Approved Systems provides tools and platforms specifically designed to support cyber security awareness training as part of onboarding, ensuring staff receive the right guidance before informal workarounds or unsafe practices are passed on.
By training new starters early, you:
- Reduce the likelihood of human-error-driven incidents
- Reinforce your security culture from day one
- Protect your business, customers, and data
- Avoid new staff being unintentionally “trained” into bad habits on day one
Good onboarding is not just about access—it is about protection. Starting with the right cyber security foundations sets both your staff and your business up for long-term success.
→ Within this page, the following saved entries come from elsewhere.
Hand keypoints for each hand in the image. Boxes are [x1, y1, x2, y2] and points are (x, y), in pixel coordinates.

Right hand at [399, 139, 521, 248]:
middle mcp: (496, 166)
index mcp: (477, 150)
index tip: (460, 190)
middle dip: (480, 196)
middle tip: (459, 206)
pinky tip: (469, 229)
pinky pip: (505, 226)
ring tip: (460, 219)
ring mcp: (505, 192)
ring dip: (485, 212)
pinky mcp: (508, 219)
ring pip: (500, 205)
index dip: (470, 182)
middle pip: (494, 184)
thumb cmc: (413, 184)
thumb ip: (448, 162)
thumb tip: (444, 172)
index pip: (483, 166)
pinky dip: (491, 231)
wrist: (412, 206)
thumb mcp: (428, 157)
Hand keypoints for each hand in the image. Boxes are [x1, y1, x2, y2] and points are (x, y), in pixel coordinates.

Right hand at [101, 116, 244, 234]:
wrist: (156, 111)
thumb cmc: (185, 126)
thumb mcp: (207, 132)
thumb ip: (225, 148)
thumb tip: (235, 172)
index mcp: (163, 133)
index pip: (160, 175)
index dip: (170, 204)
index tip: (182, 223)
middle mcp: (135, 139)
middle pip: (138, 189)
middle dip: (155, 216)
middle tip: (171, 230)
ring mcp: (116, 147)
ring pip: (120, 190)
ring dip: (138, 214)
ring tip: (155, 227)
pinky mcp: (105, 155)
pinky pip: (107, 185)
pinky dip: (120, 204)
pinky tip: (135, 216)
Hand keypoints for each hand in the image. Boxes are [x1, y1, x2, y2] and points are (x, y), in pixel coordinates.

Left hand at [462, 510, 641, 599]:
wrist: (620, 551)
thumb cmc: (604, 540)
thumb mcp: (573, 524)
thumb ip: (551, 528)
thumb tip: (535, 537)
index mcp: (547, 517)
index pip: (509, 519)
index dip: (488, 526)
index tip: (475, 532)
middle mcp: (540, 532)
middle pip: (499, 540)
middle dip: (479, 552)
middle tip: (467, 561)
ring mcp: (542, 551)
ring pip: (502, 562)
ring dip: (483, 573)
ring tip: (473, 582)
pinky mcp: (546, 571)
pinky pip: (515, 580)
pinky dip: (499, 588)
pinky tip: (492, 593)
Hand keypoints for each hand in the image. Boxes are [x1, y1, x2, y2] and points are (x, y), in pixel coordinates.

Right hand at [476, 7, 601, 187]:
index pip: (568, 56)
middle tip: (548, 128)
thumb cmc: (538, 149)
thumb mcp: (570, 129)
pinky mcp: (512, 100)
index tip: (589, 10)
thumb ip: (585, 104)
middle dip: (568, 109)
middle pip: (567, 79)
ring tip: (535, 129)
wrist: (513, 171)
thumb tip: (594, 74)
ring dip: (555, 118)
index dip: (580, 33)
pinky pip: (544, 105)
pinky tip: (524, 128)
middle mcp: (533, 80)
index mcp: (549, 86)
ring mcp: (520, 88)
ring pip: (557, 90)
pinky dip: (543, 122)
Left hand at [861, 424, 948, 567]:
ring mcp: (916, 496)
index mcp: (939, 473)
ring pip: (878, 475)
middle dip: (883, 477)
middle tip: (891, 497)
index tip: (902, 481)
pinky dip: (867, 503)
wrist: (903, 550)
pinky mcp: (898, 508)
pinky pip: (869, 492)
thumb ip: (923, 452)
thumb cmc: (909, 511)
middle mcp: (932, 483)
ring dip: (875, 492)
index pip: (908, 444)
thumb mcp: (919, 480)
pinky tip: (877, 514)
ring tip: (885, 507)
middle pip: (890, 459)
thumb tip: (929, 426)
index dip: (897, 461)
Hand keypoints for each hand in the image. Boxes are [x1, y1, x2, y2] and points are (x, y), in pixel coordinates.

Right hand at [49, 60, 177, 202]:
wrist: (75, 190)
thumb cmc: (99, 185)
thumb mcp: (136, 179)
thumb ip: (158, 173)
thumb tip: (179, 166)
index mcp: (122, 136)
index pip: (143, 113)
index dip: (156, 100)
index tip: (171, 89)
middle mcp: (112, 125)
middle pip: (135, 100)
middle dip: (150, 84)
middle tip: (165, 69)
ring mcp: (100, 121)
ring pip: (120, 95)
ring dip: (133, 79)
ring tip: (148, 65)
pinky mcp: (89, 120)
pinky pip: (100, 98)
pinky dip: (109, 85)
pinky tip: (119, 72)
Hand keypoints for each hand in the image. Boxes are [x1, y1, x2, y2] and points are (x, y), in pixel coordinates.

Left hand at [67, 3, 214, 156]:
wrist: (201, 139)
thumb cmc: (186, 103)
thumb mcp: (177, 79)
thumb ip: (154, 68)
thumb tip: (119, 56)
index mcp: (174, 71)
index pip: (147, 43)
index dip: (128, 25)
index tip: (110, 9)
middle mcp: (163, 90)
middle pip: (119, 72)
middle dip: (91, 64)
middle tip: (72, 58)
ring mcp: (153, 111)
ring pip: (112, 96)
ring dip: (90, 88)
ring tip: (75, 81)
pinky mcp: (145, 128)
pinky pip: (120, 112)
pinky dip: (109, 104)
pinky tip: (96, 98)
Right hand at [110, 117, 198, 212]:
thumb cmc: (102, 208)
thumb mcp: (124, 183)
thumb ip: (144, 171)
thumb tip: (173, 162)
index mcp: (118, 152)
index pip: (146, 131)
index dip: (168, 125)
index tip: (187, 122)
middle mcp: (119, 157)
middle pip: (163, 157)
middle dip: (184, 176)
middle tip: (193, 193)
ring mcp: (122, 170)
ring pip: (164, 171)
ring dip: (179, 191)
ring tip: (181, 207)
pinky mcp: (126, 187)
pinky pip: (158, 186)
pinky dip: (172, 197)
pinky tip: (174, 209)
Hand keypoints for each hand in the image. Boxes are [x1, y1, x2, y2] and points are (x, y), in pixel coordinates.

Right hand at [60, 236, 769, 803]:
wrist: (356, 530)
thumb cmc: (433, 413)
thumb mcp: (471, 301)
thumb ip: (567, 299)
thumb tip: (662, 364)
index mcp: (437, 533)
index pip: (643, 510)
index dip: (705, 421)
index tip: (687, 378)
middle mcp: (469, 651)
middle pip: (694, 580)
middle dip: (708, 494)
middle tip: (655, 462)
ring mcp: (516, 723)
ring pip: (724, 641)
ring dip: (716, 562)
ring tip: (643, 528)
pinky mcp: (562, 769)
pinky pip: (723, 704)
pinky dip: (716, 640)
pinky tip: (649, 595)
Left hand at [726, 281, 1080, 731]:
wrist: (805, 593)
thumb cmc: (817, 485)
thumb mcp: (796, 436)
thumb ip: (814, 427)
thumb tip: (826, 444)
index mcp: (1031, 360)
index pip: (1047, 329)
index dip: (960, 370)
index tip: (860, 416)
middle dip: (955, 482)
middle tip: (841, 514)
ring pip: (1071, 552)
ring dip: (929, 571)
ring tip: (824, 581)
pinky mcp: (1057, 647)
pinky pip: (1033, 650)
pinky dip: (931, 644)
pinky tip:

This Is Why We Ask These Questions
When Approved Systems requests detailed information for onboarding, it is not bureaucracy—it is risk management and preparation.
We ask these questions so we can:
- Provision the correct licences the first time
- Apply security controls such as MFA/2FA from day one
- Ensure identity recovery details are in place before an issue occurs
- Confirm devices are secure, manageable, and supported
- Align access with job role and least-privilege principles
- Deliver a smooth, professional day-one experience
Incomplete or last-minute information forces assumptions. Assumptions increase risk.
Good answers upfront mean fewer delays, fewer security gaps, and better outcomes for your business and your staff.